### Task
Copy the material below verbatim from the line with "schnellen und sofort" to the line with "kerpreise werden die", both lines included, omitting pictures and every line outside that range.

### Data supplied
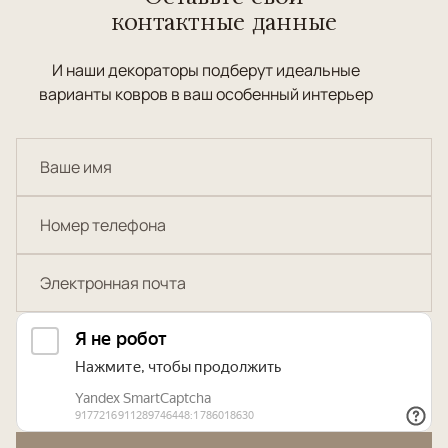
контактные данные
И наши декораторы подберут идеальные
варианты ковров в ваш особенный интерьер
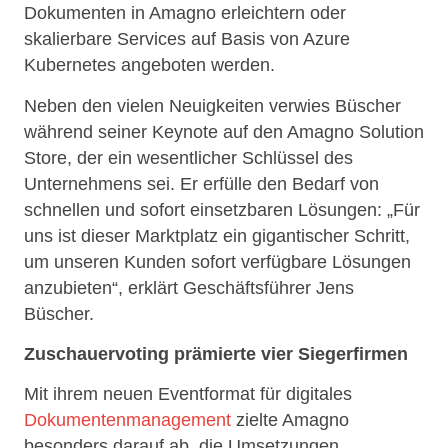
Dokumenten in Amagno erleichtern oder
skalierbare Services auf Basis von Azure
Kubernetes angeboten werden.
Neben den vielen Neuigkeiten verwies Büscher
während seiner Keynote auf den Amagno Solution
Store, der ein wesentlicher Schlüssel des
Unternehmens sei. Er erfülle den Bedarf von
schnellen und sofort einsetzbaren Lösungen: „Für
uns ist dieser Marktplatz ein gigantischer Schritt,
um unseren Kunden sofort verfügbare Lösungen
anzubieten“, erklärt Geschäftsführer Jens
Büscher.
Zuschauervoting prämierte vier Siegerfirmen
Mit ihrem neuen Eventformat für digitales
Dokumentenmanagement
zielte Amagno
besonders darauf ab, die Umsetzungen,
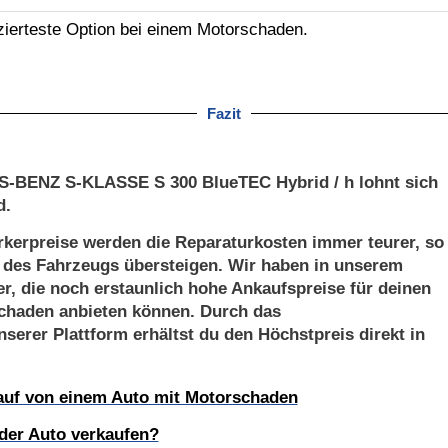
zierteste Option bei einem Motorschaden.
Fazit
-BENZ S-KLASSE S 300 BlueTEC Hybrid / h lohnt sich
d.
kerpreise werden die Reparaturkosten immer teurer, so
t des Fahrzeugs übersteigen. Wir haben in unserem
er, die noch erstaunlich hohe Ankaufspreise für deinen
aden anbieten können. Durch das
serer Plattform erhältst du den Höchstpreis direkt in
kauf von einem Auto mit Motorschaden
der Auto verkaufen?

### Answer space
schnellen und sofort einsetzbaren Lösungen: „Für
uns ist dieser Marktplatz ein gigantischer Schritt,
um unseren Kunden sofort verfügbare Lösungen
anzubieten“, erklärt Geschäftsführer Jens
Büscher.
Zuschauervoting prämierte vier Siegerfirmen
Mit ihrem neuen Eventformat für digitales
Dokumentenmanagement
zielte Amagno
besonders darauf ab, die Umsetzungen,
zierteste Option bei einem Motorschaden.
Fazit
-BENZ S-KLASSE S 300 BlueTEC Hybrid / h lohnt sich
d.
kerpreise werden die Reparaturkosten immer teurer, so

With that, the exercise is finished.